━━ Extract to read ━━
My local newspaper, the Seattle Times, has its strengths. For one, it’s locally owned, not part of the McClatchy or Hearst or other newspaper chain. Its coverage of the aerospace industry is top-notch. And, of course, if you want to keep up with the Mariners,you pretty much have to read it.

But sometimes the editorial page is painful. Not necessarily for its views, which are often counter to my own, but that’s another matter. Rather, well, let’s look at today’s editorial. First, the opening and a few more brief excerpts.

Two sobering pieces of economic news should remind the country that it is essential to reset our thinking on money, jobs and spending.

Friday’s jobless report …

The worst news came earlier in the week when The Associated Press released its survey of 32 economists, the majority of whom said they expected unemployment to stay above 6 percent for at least four more years. …

In such a climate, U.S. consumers, businesses and especially governments cannot assume that a bad jobs report is a fluke, and that the next month’s jobless report or state revenue forecast will put everything right.
━━━
━━ Material shown ━━
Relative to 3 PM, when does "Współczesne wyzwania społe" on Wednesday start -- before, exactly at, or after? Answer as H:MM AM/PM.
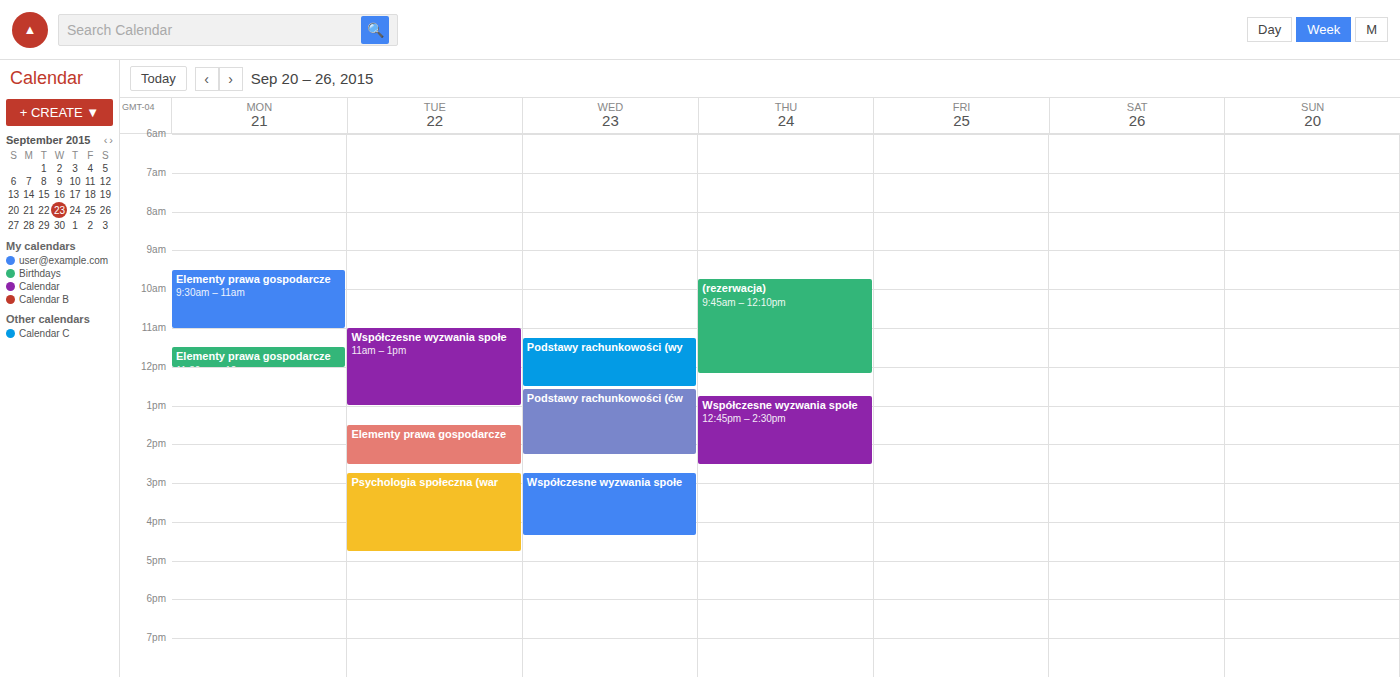
2:45 PM -- before 3 PM, 15 minutes above the 3 PM line.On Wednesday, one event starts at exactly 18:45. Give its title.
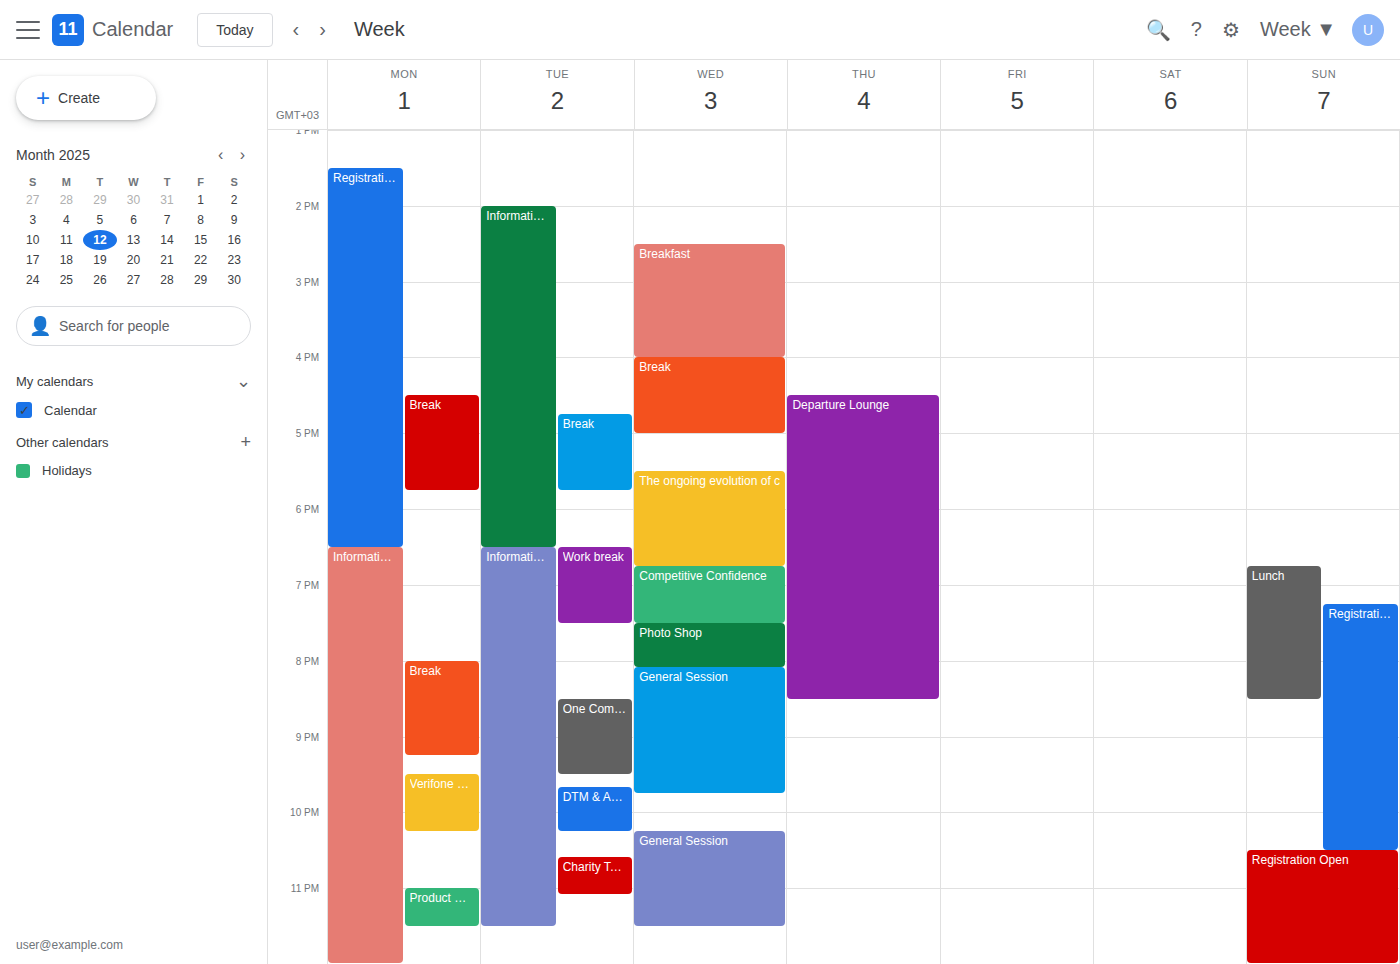
"Competitive Confidence"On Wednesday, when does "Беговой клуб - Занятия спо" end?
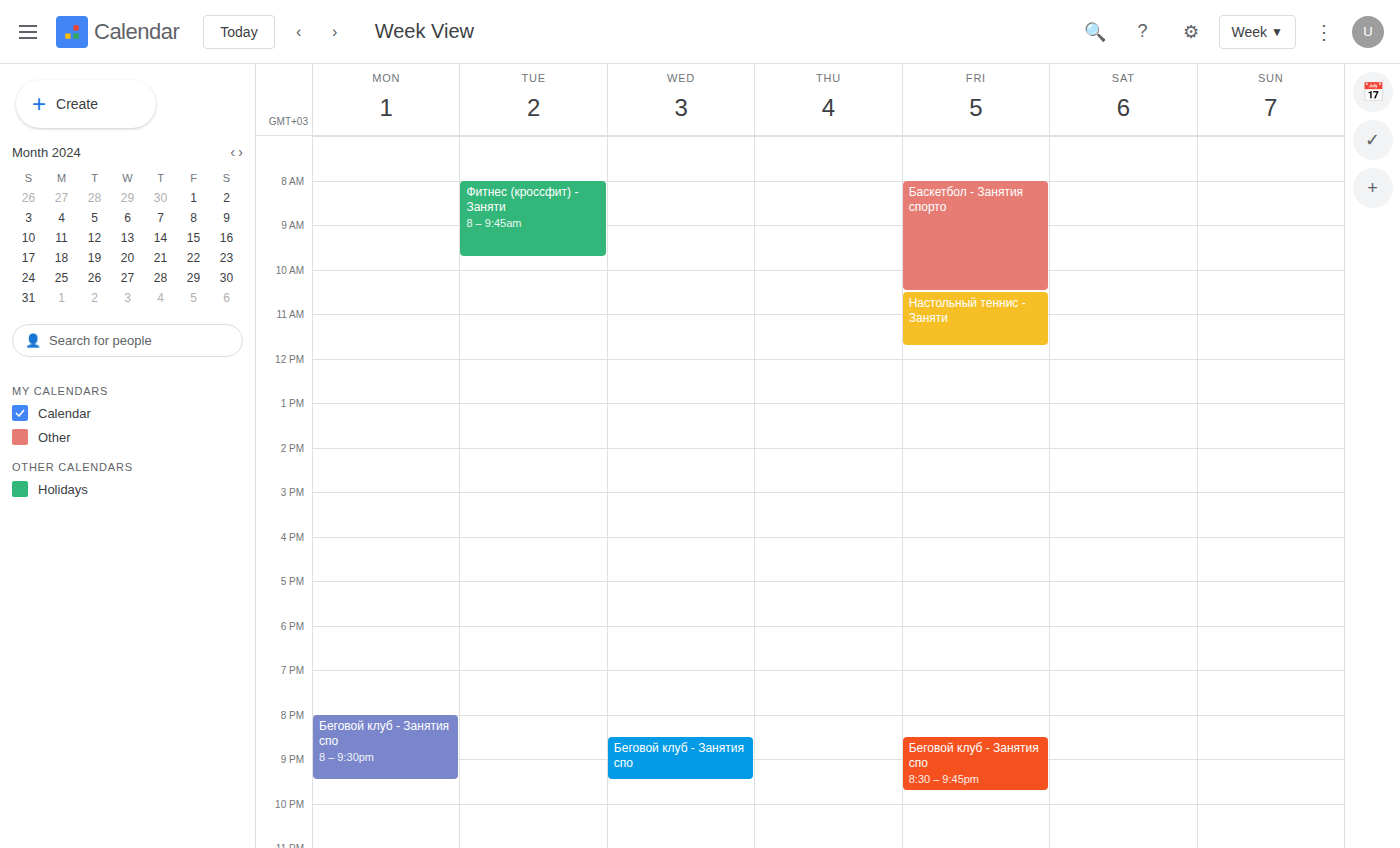
9:30 PM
━━━
* **Requirement 1**:
In the excerpt about the Seattle Times, do these statements agree with the text? Answer yes or no for each and quote the words that decide it.
(a) The Seattle Times is part of the Hearst chain.
(b) The Associated Press surveyed 32 economists.
(c) The writer usually shares the views of the editorial page.
* **Requirement 2**:
The excerpt about the Seattle Times names several groups that cannot assume a bad jobs report is a fluke. List every one of them.
* **Requirement 3**:
Answer these questions from the excerpt about the Seattle Times:
(a) What does the writer say the paper's coverage of the aerospace industry is?
(b) What did most of the surveyed economists expect unemployment to do, and for how long?
(c) Which team does the writer say you pretty much have to read the paper to keep up with?

* **Written reply 1**:
(a) No: "it’s locally owned, not part of the McClatchy or Hearst or other newspaper chain."
(b) Yes: "The Associated Press released its survey of 32 economists"
(c) No: "Not necessarily for its views, which are often counter to my own"

* **Written reply 2**:
U.S. consumers, businesses, governments (called out "especially")

* **Written reply 3**:
(a) Top-notch.
(b) They expected it to stay above 6 percent for at least four more years.
(c) The Mariners.